To be sure, plenty of culture writers parse the Kardashians’ every move these days. The Daily Beast has published countless think pieces—including a few by this author—about the Kardashian phenomenon; reports on the latest developments about Kim Kardashian West’s robbery in Paris; debates about whether Kim is a feminist or a sell-out, and so on.
But beyond day-to-day cultural criticism, the Kardashians are increasingly the subject of rigorous intellectual analysis.
Two years ago, New York magazine published a conversation between editor David Wallace-Wells and art critic Jerry Saltz about Kim Kardashian’s Selfish book and “the weird fact that all of a sudden, everyone seems to be taking her very, very seriously.”
Saltz declared Kim’s Selfish the American answer to Karl Ove Knaussgard’s My Struggle, or “a chorus of [struggles], written in a personal language of compassion, infinite theater, stage sets, setpieces, ceremony, shallowness, despairs, self-awareness, sexuality, unable to curtail one’s selfishness and obsession with one’s own image.”
Indeed, academics are publishing papers and books about the Kardashians and students are writing senior theses about them. "The Kardashians represent the best and worst in American culture and society," said Selena Pruitt, who studied the Kardashians for her senior thesis at Macalester College in Minnesota before graduating last year. "I'm not saying everything they do has value, but they represent American ideals." This alone makes them worth studying, she argues, in the same way we study other pop-cultural heavyweights.

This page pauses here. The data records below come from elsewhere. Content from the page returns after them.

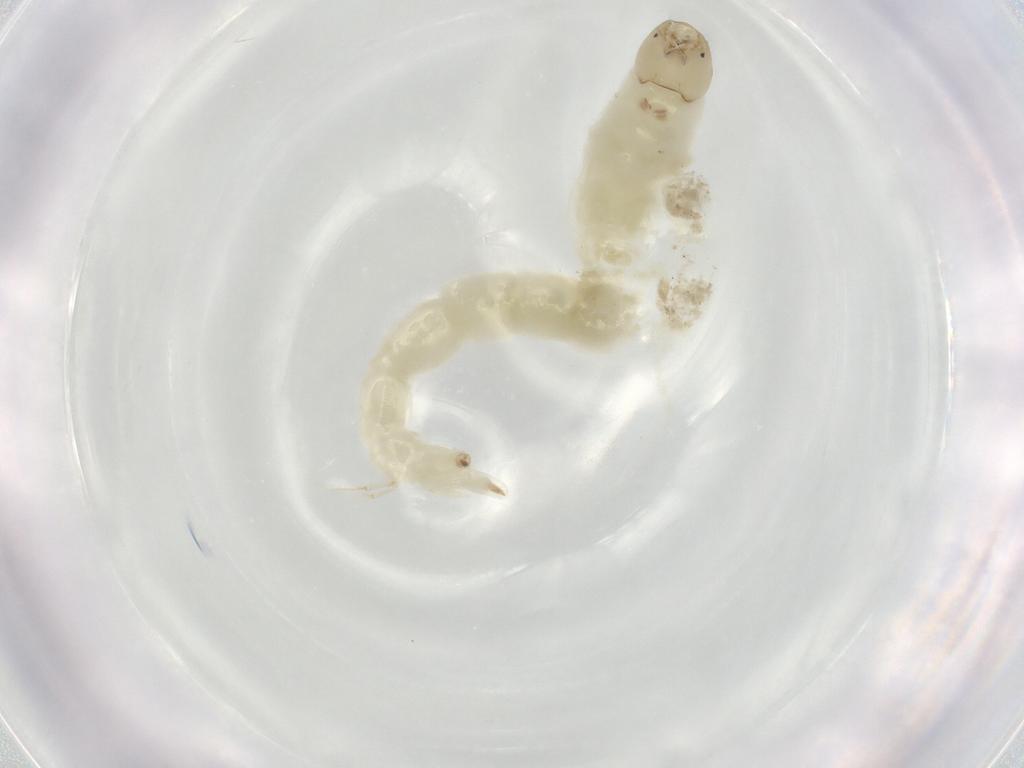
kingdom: Animalia
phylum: Arthropoda
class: Insecta
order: Diptera
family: Chironomidae
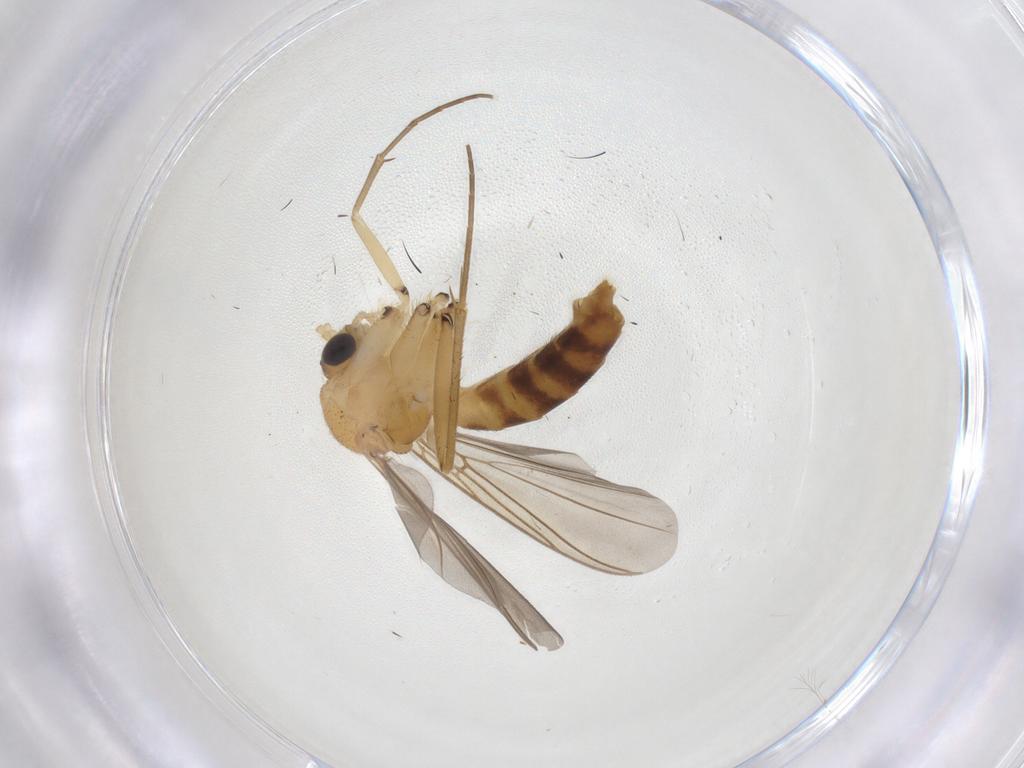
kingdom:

“The Kardashians all perform femininity in quite specific ways that are very much connected to consumerism,” said Meredith Jones, professor of Media and Gender Studies at Brunel University London, echoing the author of the recent New Yorker treatise. “They all continually purchase their femininity and then go on to sell it,” said Jones, who hosted a “Kimposium!” at the university in November 2015. “These women are very much in charge of every aspect of their lives, which is not a socially-minded feminism necessarily but still a form of feminism.”
At least one academic remains more skeptical of the attention the media lavishes on the Kardashians. In 2012, Ethan Zuckerman, an associate professor at MIT's Media Lab, coined the "Kardashian" as a "unit of attention" paid to the Kardashians on any given day, as determined through Google search. Zuckerman's "Kardashian" was also "a unit of perspective" next to all other news.
“They’re a very convenient punching bag—shorthand for, ‘Look at what you’re spending your time thinking about instead of thinking about Syria,’” Zuckerman said, noting that they are, of course, famous for being famous. (He also stressed that he does not study the Kardashians).
“We’ve always fancied ourselves as a meritocracy. But maybe the answer is that those most deserving of fame belongs to those who want it the most,” he said. “Kim always wanted to be famous, I would argue to an almost pathological extent.”
Asked what he thought of the New Yorker piece, Zuckerman replied in an email: “Within the lens of gigacelebrity, does the comparative absence of a Kardashian lead us to think of those written out of history? Is she the Rohingya? The Roma?
“Perhaps her comparative absence is a deeper presence than a simple presence could be,” he added, tongue firmly in cheek.